Marc Atkins is an English artist, photographer, filmmaker and poet, born in 1962, best known for his photography of cities and nudes, also commercially for music album and book covers.
Atkins attended Staffordshire College of Art and Design, gaining a Distinction; Cheltenham School of Art, receiving a First Class Honors Degree (in sculpture), followed by Postgraduate Studies at the Jan Van Eyck Academie,[1] Netherlands (in performance, video, film and photography). After spending the subsequent year in Rome, he returned to London.
He then moved to Canada where, he became assistant professor at the University of Windsor, Ontario, during which time he travelled across North America. Since then, Atkins has lived and worked in London, but has also spent extended periods of time in Rome, New York, Warsaw and Paris.
Atkins has presented his work and ideas on the image at lectures and conferences at venues such as the Royal Academy, London, UEL School of Architecture, London, Royal College of Art, London, Instytut Mikołowski, Poland, the New York University Paris, The Photographers' Gallery, London, Université de Liège, Belgium and the Centre for Research in the Arts, Social Sciences, and Humanities, Cambridge University.
Atkins' work is exhibited regularly, and has been published and reviewed in books, magazines and newspapers worldwide, including V & A Magazine, Le Passant Ordinaire,[2] Frieze, Negronia, Dwukropek, Performance Research, Porzucone twarze, Fotographia, and Hotshoe International.
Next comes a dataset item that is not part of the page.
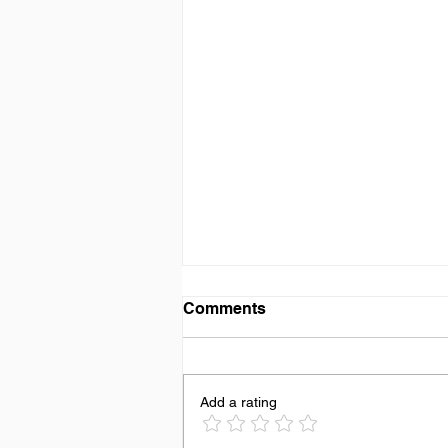
Comments
Add a rating
Dating, Is It A Lost Art?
As a commercial photographer has worked for many organisations, including The Art Fund, University of Cambridge, Vaughan Oliver / v23 and University of the Arts London. He has produced images for numerous CD and vinyl covers,[3] [4] including David Lynch ('Good Day Today' and 'I know'),[5] The Breeders,[6] TV on the Radio,[7] Scott Walker[8] and Jah Wobble, and also for over one hundred book-jackets, including Arthur Miller, Anaïs Nin, Joseph Conrad, Georges Bataille, R. L. Stevenson, Peter Ackroyd, D. H. Lawrence, A. L. Kennedy and Iain Sinclair.[9] He has completed several video commissions, including music videos[10] and short films on Byam Shaw School of Art[11] and Central Saint Martins School of Art. His work is in many public and private collections. Several of his photographic portraits are in the collection of the National Portrait Gallery, London.[12]